Once your basic agent is working, there are several directions to expand. Multi-agent coordination lets you create specialized agents that handle different aspects of a complex task. A research agent can gather information, a coding agent can implement changes, and a review agent can check quality. The Claude SDK supports swarm patterns where these agents coordinate automatically through shared context.

Custom tool development lets you extend beyond built-in tools and MCP servers. Define Python functions that perform domain-specific operations, wrap them with the SDK's tool interface, and make them available to the agent. Custom tools are the mechanism for integrating your agent with your organization's specific APIs, databases, and workflows.

Fine-tuning the system prompt is an ongoing process. As you observe your agent in production, you will identify patterns where it makes suboptimal decisions. Refine the system prompt to address these patterns specifically.
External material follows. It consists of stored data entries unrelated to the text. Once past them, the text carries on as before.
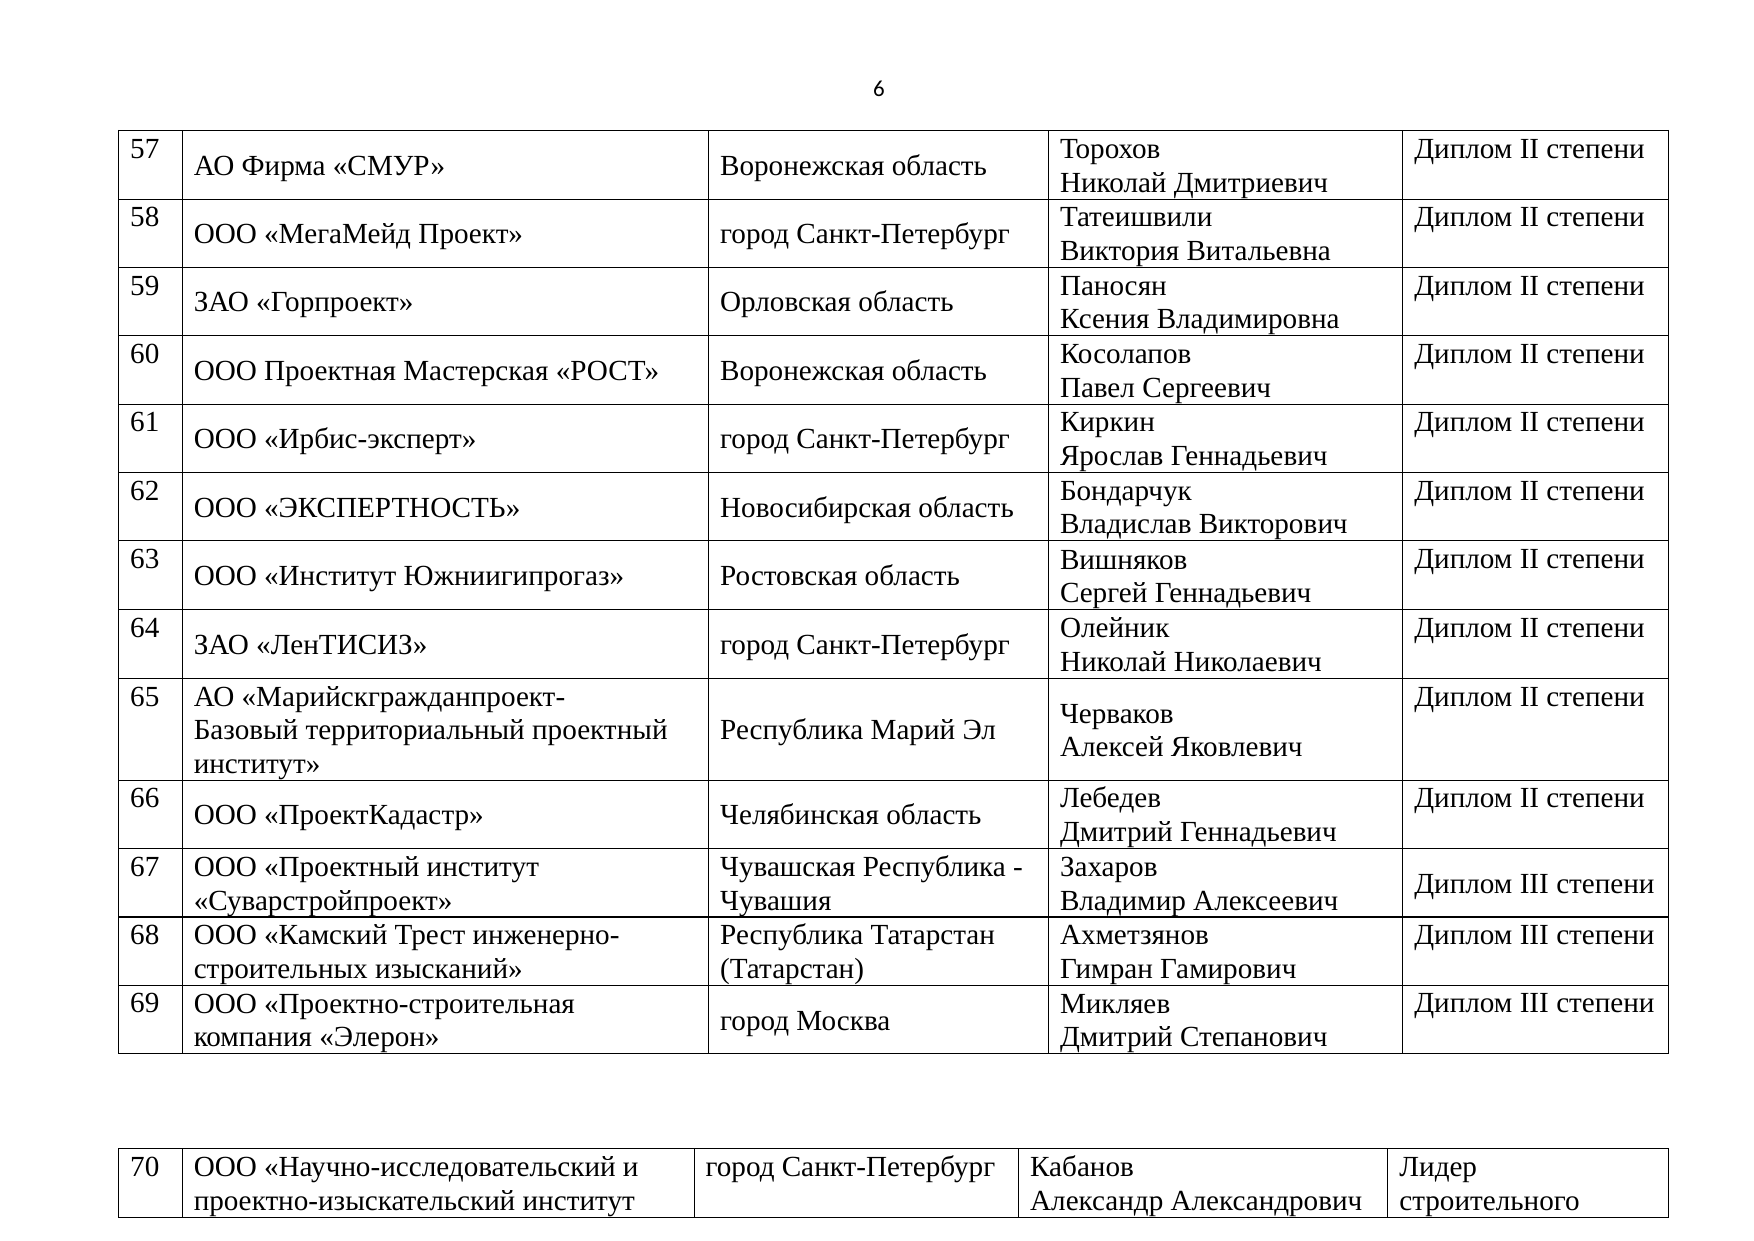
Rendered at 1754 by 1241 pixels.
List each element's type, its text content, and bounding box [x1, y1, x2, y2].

table_cell ООО «ЭКСПЕРТНОСТЬ» [183, 473, 708, 540]
table_cell Диплом II степени [1403, 131, 1668, 198]
table_cell Челябинская область [709, 781, 1048, 848]
table_cell 59 [119, 268, 182, 335]
table_cell 64 [119, 610, 182, 678]
table_cell Бондарчук Владислав Викторович [1049, 473, 1402, 540]
table_cell 58 [119, 200, 182, 267]
table_cell ООО «Камский Трест инженерно-строительных изысканий» [183, 918, 708, 984]
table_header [183, 1149, 694, 1217]
table_cell город Санкт-Петербург [709, 610, 1048, 678]
table_cell Диплом III степени [1403, 986, 1668, 1053]
table_cell 66 [119, 781, 182, 848]
table_cell Новосибирская область [709, 473, 1048, 540]
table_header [1388, 1149, 1668, 1217]
table_cell ООО «Проектно-строительная компания «Элерон» [183, 986, 708, 1053]
table_cell ООО «Проектный институт «Суварстройпроект» [183, 849, 708, 916]
table_cell Диплом III степени [1403, 918, 1668, 984]
table_cell Киркин Ярослав Геннадьевич [1049, 405, 1402, 472]
table_cell ООО Проектная Мастерская «РОСТ» [183, 336, 708, 403]
table_cell 68 [119, 918, 182, 984]
table_cell Вишняков Сергей Геннадьевич [1049, 541, 1402, 609]
table_cell Диплом II степени [1403, 268, 1668, 335]
table_cell Диплом II степени [1403, 336, 1668, 403]
table_cell город Санкт-Петербург [709, 200, 1048, 267]
table_cell 57 [119, 131, 182, 198]
table_cell 60 [119, 336, 182, 403]
table_cell Воронежская область [709, 336, 1048, 403]
table_cell 69 [119, 986, 182, 1053]
table_cell ООО «Ирбис-эксперт» [183, 405, 708, 472]
table_cell Олейник Николай Николаевич [1049, 610, 1402, 678]
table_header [695, 1149, 1018, 1217]
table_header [1019, 1149, 1387, 1217]
table_cell ООО «ПроектКадастр» [183, 781, 708, 848]
table_cell Лебедев Дмитрий Геннадьевич [1049, 781, 1402, 848]
table_cell АО Фирма «СМУР» [183, 131, 708, 198]
table_cell Диплом II степени [1403, 200, 1668, 267]
table_cell Диплом II степени [1403, 610, 1668, 678]
table_cell Ростовская область [709, 541, 1048, 609]
table_cell Республика Марий Эл [709, 679, 1048, 779]
table_cell Диплом II степени [1403, 679, 1668, 779]
table_cell Диплом III степени [1403, 849, 1668, 916]
table_cell Ахметзянов Гимран Гамирович [1049, 918, 1402, 984]
table_cell Орловская область [709, 268, 1048, 335]
table_cell Диплом II степени [1403, 541, 1668, 609]
table_cell Микляев Дмитрий Степанович [1049, 986, 1402, 1053]
table_cell ООО «Институт Южниигипрогаз» [183, 541, 708, 609]
table_cell Диплом II степени [1403, 473, 1668, 540]
table_cell Чувашская Республика - Чувашия [709, 849, 1048, 916]
table_cell город Санкт-Петербург [709, 405, 1048, 472]
table_cell город Москва [709, 986, 1048, 1053]
table_cell ЗАО «ЛенТИСИЗ» [183, 610, 708, 678]
table_cell Татеишвили Виктория Витальевна [1049, 200, 1402, 267]
table_cell 67 [119, 849, 182, 916]
table_cell Черваков Алексей Яковлевич [1049, 679, 1402, 779]
table_cell Диплом II степени [1403, 781, 1668, 848]
table_cell 63 [119, 541, 182, 609]
table_cell Воронежская область [709, 131, 1048, 198]
table_cell 61 [119, 405, 182, 472]
table_cell ООО «МегаМейд Проект» [183, 200, 708, 267]
table_cell Диплом II степени [1403, 405, 1668, 472]
table_cell Захаров Владимир Алексеевич [1049, 849, 1402, 916]
table_cell Косолапов Павел Сергеевич [1049, 336, 1402, 403]
table_cell 62 [119, 473, 182, 540]
table_cell 65 [119, 679, 182, 779]
table_cell Торохов Николай Дмитриевич [1049, 131, 1402, 198]
table_cell Республика Татарстан (Татарстан) [709, 918, 1048, 984]
table_header 70 [119, 1149, 182, 1217]
table_cell Паносян Ксения Владимировна [1049, 268, 1402, 335]
table_cell АО «Марийскгражданпроект- Базовый территориальный проектный институт» [183, 679, 708, 779]
table_cell ЗАО «Горпроект» [183, 268, 708, 335]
The most effective system prompts evolve over time based on real usage data rather than being written once and left unchanged. Track the common failure modes and add explicit guidance for handling them.

Cost optimization is critical for production agents. Enable prompt caching to reduce repeated input token costs by 90%. Use the Batch API for non-interactive workloads to save an additional 50%. Monitor token usage through hooks and set alerts for tasks that exceed expected costs. Consider using Haiku for simple agent steps and reserving Sonnet or Opus for complex reasoning, routing different tasks to different model tiers based on their complexity requirements.

Key Takeaway

The Claude Agent SDK gets you from zero to a working agent faster than any alternative thanks to built-in tools, but production readiness requires adding hooks for observability, session persistence for reliability, and resource limits for safety.